> What you should do
Repeat the entries exactly but omit the pictures.

> Material for the task
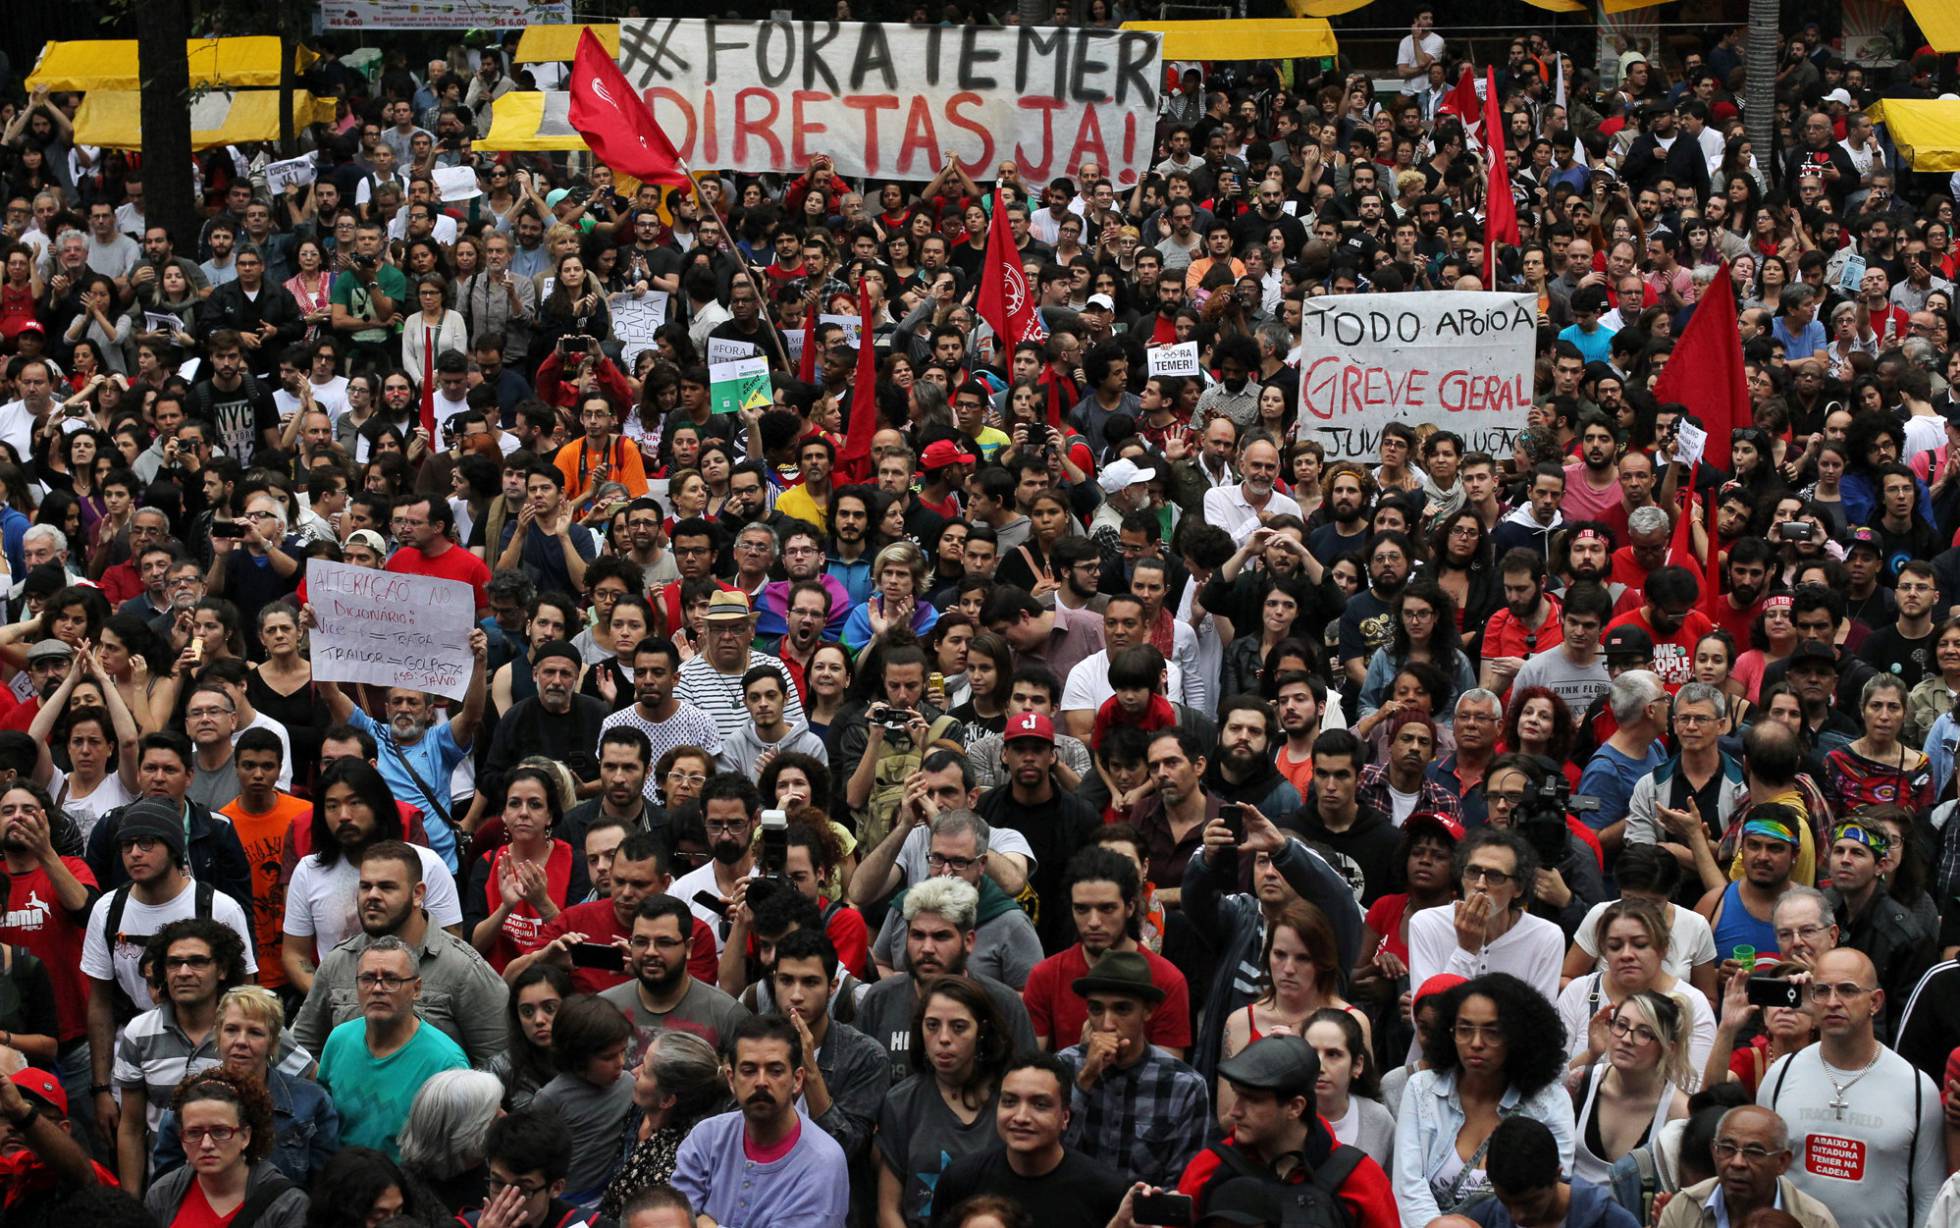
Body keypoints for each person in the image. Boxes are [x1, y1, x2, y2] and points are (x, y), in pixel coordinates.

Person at [81, 797, 259, 1150]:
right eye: (127, 845)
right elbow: (99, 1003)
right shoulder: (107, 909)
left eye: (147, 843)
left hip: (209, 1051)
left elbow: (247, 997)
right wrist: (101, 1087)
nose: (134, 853)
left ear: (174, 847)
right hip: (130, 1056)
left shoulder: (218, 907)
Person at [110, 919, 309, 1193]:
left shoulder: (250, 1027)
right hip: (171, 1191)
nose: (184, 972)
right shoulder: (138, 1032)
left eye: (197, 962)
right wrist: (132, 1205)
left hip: (250, 1189)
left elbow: (310, 1082)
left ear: (223, 969)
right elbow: (131, 1128)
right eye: (173, 963)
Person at [1756, 948, 1942, 1228]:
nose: (1833, 1002)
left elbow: (1929, 1196)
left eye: (1847, 990)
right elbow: (1761, 1174)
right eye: (1821, 991)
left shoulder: (1916, 1087)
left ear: (1875, 1002)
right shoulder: (1781, 1074)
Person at [1391, 973, 1577, 1226]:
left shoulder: (1550, 1102)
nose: (1476, 1043)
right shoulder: (1422, 1089)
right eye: (1465, 1030)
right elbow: (1408, 1186)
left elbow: (1546, 1194)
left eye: (1493, 1032)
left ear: (1519, 1036)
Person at [1174, 1034, 1399, 1228]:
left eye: (1253, 1100)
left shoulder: (1358, 1178)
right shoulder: (1209, 1167)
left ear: (1295, 1106)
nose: (1235, 1111)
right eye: (1237, 1094)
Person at [669, 1015, 850, 1228]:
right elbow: (672, 1219)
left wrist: (706, 1224)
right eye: (749, 1070)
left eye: (775, 1071)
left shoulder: (822, 1161)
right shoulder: (706, 1138)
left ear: (797, 1079)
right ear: (730, 1079)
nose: (761, 1082)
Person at [854, 876, 1038, 1082]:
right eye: (917, 935)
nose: (927, 949)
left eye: (941, 936)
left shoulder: (1004, 1005)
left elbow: (1028, 1085)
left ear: (968, 941)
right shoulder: (879, 1000)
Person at [1022, 847, 1192, 1056]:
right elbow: (1029, 1068)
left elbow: (1167, 1078)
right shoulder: (1046, 976)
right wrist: (1080, 1059)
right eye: (1082, 909)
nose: (1093, 922)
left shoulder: (1167, 980)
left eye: (1107, 908)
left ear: (1130, 907)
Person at [314, 935, 470, 1159]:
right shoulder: (339, 1040)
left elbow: (454, 1154)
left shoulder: (446, 1064)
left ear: (416, 989)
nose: (377, 988)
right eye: (367, 978)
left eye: (391, 979)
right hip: (341, 1184)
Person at [929, 1052, 1129, 1228]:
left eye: (1040, 1105)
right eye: (1009, 1102)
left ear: (1065, 1117)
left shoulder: (1106, 1191)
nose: (1021, 1117)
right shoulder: (960, 1181)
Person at [877, 976, 1011, 1228]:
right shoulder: (901, 1102)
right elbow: (888, 1210)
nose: (944, 1038)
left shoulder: (1008, 1098)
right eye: (932, 1026)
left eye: (958, 1027)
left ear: (981, 1031)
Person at [764, 927, 889, 1160]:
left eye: (810, 982)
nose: (797, 995)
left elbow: (846, 1149)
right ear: (774, 981)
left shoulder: (865, 1056)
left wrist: (809, 1069)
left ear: (833, 987)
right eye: (786, 980)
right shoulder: (751, 1044)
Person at [1406, 829, 1564, 1007]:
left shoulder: (1546, 937)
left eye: (1495, 876)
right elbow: (1425, 1019)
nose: (1480, 884)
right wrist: (1466, 951)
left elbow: (1541, 1024)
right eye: (1473, 872)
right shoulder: (1427, 923)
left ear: (1518, 888)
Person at [141, 1068, 310, 1228]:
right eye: (194, 1133)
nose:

> Expected output
Body keypoints for each person in the image. Boxes are [x1, y1, x2, y2] and points are (x, y), in pixel coordinates.

Person at [81, 797, 259, 1150]:
right eye: (127, 845)
right elbow: (99, 1003)
right shoulder: (107, 909)
left eye: (147, 843)
left hip: (209, 1051)
left elbow: (247, 997)
right wrist: (101, 1087)
nose: (134, 853)
left ear: (174, 847)
right hip: (130, 1056)
left shoulder: (218, 907)
Person at [110, 919, 309, 1193]:
left shoulder: (250, 1027)
right hip: (171, 1191)
nose: (184, 972)
right shoulder: (138, 1032)
left eye: (197, 962)
right wrist: (132, 1205)
left hip: (250, 1189)
left elbow: (310, 1082)
left ear: (223, 969)
right elbow: (131, 1128)
right eye: (173, 963)
Person at [1756, 948, 1942, 1228]:
nose: (1833, 1002)
left elbow: (1929, 1196)
left eye: (1847, 990)
right elbow: (1761, 1174)
right eye: (1821, 991)
left shoulder: (1916, 1087)
left ear: (1875, 1002)
right shoulder: (1781, 1074)
Person at [1391, 973, 1577, 1226]:
left shoulder: (1550, 1102)
nose: (1476, 1043)
right shoulder: (1422, 1089)
right eye: (1465, 1030)
right elbow: (1408, 1186)
left elbow: (1546, 1194)
left eye: (1493, 1032)
left ear: (1519, 1036)
Person at [1174, 1034, 1399, 1228]:
left eye: (1253, 1100)
left shoulder: (1358, 1178)
right shoulder: (1209, 1167)
left ear: (1295, 1106)
nose: (1235, 1111)
right eye: (1237, 1094)
Person at [669, 1015, 850, 1228]:
right elbow: (672, 1219)
left wrist: (706, 1224)
right eye: (749, 1070)
left eye: (775, 1071)
left shoulder: (822, 1161)
right shoulder: (706, 1138)
left ear: (797, 1079)
right ear: (730, 1079)
nose: (761, 1082)
Person at [854, 876, 1038, 1082]:
right eye: (917, 935)
nose: (927, 949)
left eye: (941, 936)
left shoulder: (1004, 1005)
left elbow: (1028, 1085)
left ear: (968, 941)
right shoulder: (879, 1000)
Person at [1022, 847, 1192, 1056]:
right elbow: (1029, 1068)
left elbow: (1167, 1078)
right shoulder: (1046, 976)
right wrist: (1080, 1059)
right eye: (1082, 909)
nose: (1093, 922)
left shoulder: (1167, 980)
left eye: (1107, 908)
left ear: (1130, 907)
Person at [314, 935, 470, 1159]:
right shoulder: (339, 1040)
left elbow: (454, 1154)
left shoulder: (446, 1064)
left ear: (416, 989)
nose: (377, 988)
right eye: (367, 978)
left eye: (391, 979)
right hip: (341, 1184)
Person at [929, 1052, 1129, 1228]:
left eye: (1040, 1105)
right eye: (1009, 1102)
left ear: (1065, 1117)
left shoulder: (1106, 1191)
nose: (1021, 1117)
right shoulder: (960, 1181)
Person at [877, 976, 1011, 1228]:
right shoulder: (901, 1102)
right elbow: (888, 1210)
nose: (944, 1038)
left shoulder: (1008, 1098)
right eye: (932, 1026)
left eye: (958, 1027)
left ear: (981, 1031)
Person at [764, 927, 889, 1160]:
left eye: (810, 982)
nose: (797, 995)
left elbow: (846, 1149)
right ear: (774, 981)
left shoulder: (865, 1056)
left wrist: (809, 1069)
left ear: (833, 987)
right eye: (786, 980)
right shoulder: (751, 1044)
Person at [1406, 829, 1564, 1007]:
left shoulder: (1546, 937)
left eye: (1495, 876)
right elbow: (1425, 1019)
nose: (1480, 884)
right wrist: (1466, 951)
left elbow: (1541, 1024)
right eye: (1473, 872)
right shoulder: (1427, 923)
left ear: (1518, 888)
Person at [141, 1068, 310, 1228]:
right eye: (194, 1133)
nose:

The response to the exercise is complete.